Medication Management

  • Nitroglycerin: Vasodilator for angina, given sublingually every 5 minutes for up to 3 doses; check BP before each dose.
  • Expected side effect: headache; dangerous side effect: hypotension.
  • Do not give nitroglycerin with recent use of phosphodiesterase inhibitors (e.g., sildenafil).
  • Store nitroglycerin in original, light-protective bottle; replace every 3–5 months.
  • Other meds may include transdermal nitro, beta blockers, calcium channel blockers (for vasospastic angina).

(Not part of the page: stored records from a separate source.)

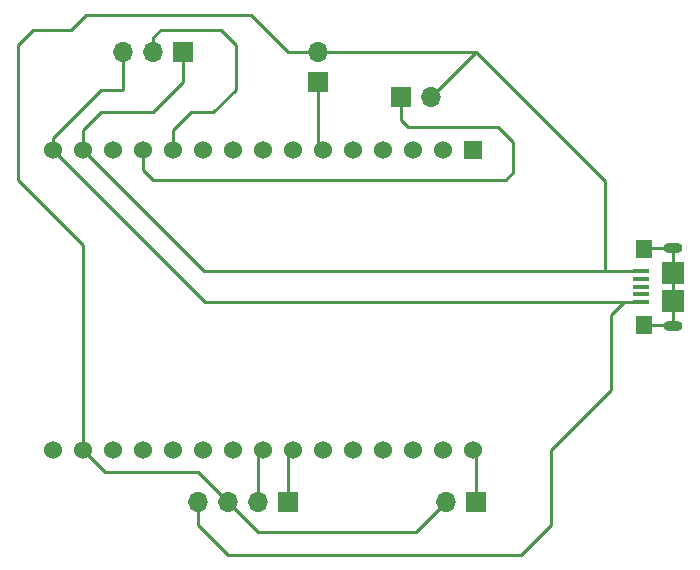
<source format=gbr>
G04 #@! TF.GenerationSoftware,KiCad,Pcbnew,5.1.10*
G04 #@! TF.CreationDate,2021-10-26T18:40:00+02:00*
G04 #@! TF.ProjectId,JeanCloud_pcb_milled,4a65616e-436c-46f7-9564-5f7063625f6d,rev?*
G04 #@! TF.SameCoordinates,PX1bc28b0PY5c63450*
G04 #@! TF.FileFunction,Copper,L1,Top*
G04 #@! TF.FilePolarity,Positive*
%FSLAX46Y46*%
G04 Gerber Fmt 4.6, Leading zero omitted, Abs format (unit mm)*
G04 Created by KiCad (PCBNEW 5.1.10) date 2021-10-26 18:40:00*
%MOMM*%
%LPD*%
G01*
G04 APERTURE LIST*
G04 #@! TA.AperFunction,SMDPad,CuDef*
%ADD10R,1.350000X0.400000*%
G04 #@! TD*
G04 #@! TA.AperFunction,ComponentPad*
%ADD11O,1.600000X0.900000*%
G04 #@! TD*
G04 #@! TA.AperFunction,SMDPad,CuDef*
%ADD12R,1.400000X1.600000*%
G04 #@! TD*
G04 #@! TA.AperFunction,SMDPad,CuDef*
%ADD13R,1.900000X1.900000*%
G04 #@! TD*
G04 #@! TA.AperFunction,ComponentPad*
%ADD14R,1.524000X1.524000*%
G04 #@! TD*
G04 #@! TA.AperFunction,ComponentPad*
%ADD15C,1.524000*%
G04 #@! TD*
G04 #@! TA.AperFunction,ComponentPad*
%ADD16R,1.700000X1.700000*%
G04 #@! TD*
G04 #@! TA.AperFunction,ComponentPad*
%ADD17O,1.700000X1.700000*%
G04 #@! TD*
G04 #@! TA.AperFunction,Conductor*
%ADD18C,0.250000*%
G04 #@! TD*
G04 APERTURE END LIST*
D10*
X68089400Y45923200D03*
X68089400Y46573200D03*
X68089400Y47223200D03*
X68089400Y45273200D03*
X68089400Y44623200D03*
D11*
X70764400Y49223200D03*
X70764400Y42623200D03*
D12*
X68314400Y42723200D03*
X68314400Y49123200D03*
D13*
X70764400Y44723200D03*
X70764400Y47123200D03*
D14*
X53848000Y57505600D03*
D15*
X51308000Y57505600D03*
X48768000Y57505600D03*
X46228000Y57505600D03*
X43688000Y57505600D03*
X41148000Y57505600D03*
X38608000Y57505600D03*
X36068000Y57505600D03*
X33528000Y57505600D03*
X30988000Y57505600D03*
X28448000Y57505600D03*
X25908000Y57505600D03*
X23368000Y57505600D03*
X20828000Y57505600D03*
X18288000Y57505600D03*
X18288000Y32105600D03*
X20828000Y32105600D03*
X23368000Y32105600D03*
X25908000Y32105600D03*
X28448000Y32105600D03*
X30988000Y32105600D03*
X33528000Y32105600D03*
X36068000Y32105600D03*
X38608000Y32105600D03*
X41148000Y32105600D03*
X43688000Y32105600D03*
X46228000Y32105600D03*
X48768000Y32105600D03*
X51308000Y32105600D03*
X53848000Y32105600D03*
D16*
X38201600Y27660600D03*
D17*
X35661600Y27660600D03*
X33121600Y27660600D03*
X30581600Y27660600D03*
D16*
X29311600Y65760600D03*
D17*
X26771600Y65760600D03*
X24231600Y65760600D03*
D16*
X40741600Y63220600D03*
D17*
X40741600Y65760600D03*
X50266600Y61950600D03*
D16*
X47726600Y61950600D03*
X54076600Y27660600D03*
D17*
X51536600Y27660600D03*
D18*
X31110400Y47223200D02*
X20828000Y57505600D01*
X40741600Y65760600D02*
X54076600Y65760600D01*
X64994000Y54843200D02*
X64994000Y47223200D01*
X54076600Y65760600D02*
X64994000Y54843200D01*
X64994000Y47223200D02*
X31110400Y47223200D01*
X68089400Y47223200D02*
X64994000Y47223200D01*
X29311600Y65760600D02*
X29311600Y63220600D01*
X29311600Y63220600D02*
X26771600Y60680600D01*
X26771600Y60680600D02*
X22326600Y60680600D01*
X20828000Y59182000D02*
X20828000Y57505600D01*
X22326600Y60680600D02*
X20828000Y59182000D01*
X50266600Y61950600D02*
X54076600Y65760600D01*
X33121600Y27660600D02*
X35661600Y25120600D01*
X48996600Y25120600D02*
X51536600Y27660600D01*
X35661600Y25120600D02*
X48996600Y25120600D01*
X20828000Y32105600D02*
X22733000Y30200600D01*
X30581600Y30200600D02*
X33121600Y27660600D01*
X22733000Y30200600D02*
X30581600Y30200600D01*
X15341600Y66395600D02*
X15341600Y54965600D01*
X16611600Y67665600D02*
X15341600Y66395600D01*
X15341600Y54965600D02*
X20828000Y49479200D01*
X19786600Y67665600D02*
X16611600Y67665600D01*
X35026600Y68935600D02*
X21056600Y68935600D01*
X20828000Y49479200D02*
X20828000Y32105600D01*
X38201600Y65760600D02*
X35026600Y68935600D01*
X21056600Y68935600D02*
X19786600Y67665600D01*
X40741600Y65760600D02*
X38201600Y65760600D01*
X31170400Y44623200D02*
X18288000Y57505600D01*
X24231600Y65760600D02*
X24231600Y62585600D01*
X24231600Y62585600D02*
X22326600Y62585600D01*
X18288000Y58547000D02*
X18288000Y57505600D01*
X22326600Y62585600D02*
X18288000Y58547000D01*
X30581600Y27660600D02*
X30581600Y25755600D01*
X30581600Y25755600D02*
X33121600Y23215600D01*
X33121600Y23215600D02*
X57886600Y23215600D01*
X57886600Y23215600D02*
X60426600Y25755600D01*
X60426600Y25755600D02*
X60426600Y32105600D01*
X60426600Y32105600D02*
X65506600Y37185600D01*
X65506600Y37185600D02*
X65506600Y43535600D01*
X65506600Y43535600D02*
X66594200Y44623200D01*
X66594200Y44623200D02*
X31170400Y44623200D01*
X68089400Y44623200D02*
X66594200Y44623200D01*
X70764400Y49223200D02*
X70764400Y47123200D01*
X70664400Y42723200D02*
X70764400Y42623200D01*
X68314400Y42723200D02*
X70664400Y42723200D01*
X70764400Y42623200D02*
X70764400Y44723200D01*
X70764400Y44723200D02*
X70764400Y47123200D01*
X68414400Y49223200D02*
X68314400Y49123200D01*
X70764400Y49223200D02*
X68414400Y49223200D01*
X38201600Y31699200D02*
X38608000Y32105600D01*
X38201600Y27660600D02*
X38201600Y31699200D01*
X35661600Y31699200D02*
X36068000Y32105600D01*
X35661600Y27660600D02*
X35661600Y31699200D01*
X33756600Y66395600D02*
X33756600Y62585600D01*
X33756600Y62585600D02*
X31851600Y60680600D01*
X31851600Y60680600D02*
X29946600Y60680600D01*
X28448000Y59182000D02*
X28448000Y57505600D01*
X29946600Y60680600D02*
X28448000Y59182000D01*
X26771600Y65760600D02*
X26771600Y67030600D01*
X26771600Y67030600D02*
X27406600Y67665600D01*
X27406600Y67665600D02*
X32486600Y67665600D01*
X32486600Y67665600D02*
X33756600Y66395600D01*
X33756600Y66395600D02*
X33756600Y64490600D01*
X40741600Y57912000D02*
X41148000Y57505600D01*
X40741600Y63220600D02*
X40741600Y57912000D01*
X47726600Y61950600D02*
X47726600Y60045600D01*
X47726600Y60045600D02*
X48361600Y59410600D01*
X48361600Y59410600D02*
X55981600Y59410600D01*
X55981600Y59410600D02*
X57251600Y58140600D01*
X57251600Y58140600D02*
X57251600Y55600600D01*
X57251600Y55600600D02*
X56616600Y54965600D01*
X56616600Y54965600D02*
X26771600Y54965600D01*
X25908000Y55829200D02*
X25908000Y57505600D01*
X26771600Y54965600D02*
X25908000Y55829200D01*
X54076600Y31877000D02*
X53848000Y32105600D01*
X54076600Y27660600D02*
X54076600Y31877000D01*
M02*

</source>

Additional Treatments & Tests

  • Stress test or pharmacologic stress test may be used if angina is suspected.
  • Abnormal stress test may require cardiac catheterization and possible intervention (stent, bypass).

Key Terms & Definitions

  • Angina — Chest pain due to myocardial ischemia.
  • Ischemia — Inadequate blood supply to an organ, especially the heart.
  • Infarction — Tissue death due to prolonged ischemia.
  • Stable angina — Predictable chest pain on exertion, relieved by rest.
  • Unstable angina — Unpredictable, severe chest pain, not always relieved by rest.
  • Variant angina — Chest pain from coronary artery spasm, occurs at rest.
  • Nitroglycerin — Vasodilator used to treat angina.
  • Aspirin — Antiplatelet drug given for acute chest pain and prevention.

Action Items / Next Steps

  • Review hypertension medication section for beta blockers and calcium channel blockers.
  • Prepare for NCLEX-style questions on angina types and medication teaching.
  • Always educate patients on correct nitroglycerin use and storage.
  • Monitor for and report unusual bleeding with antiplatelet therapy.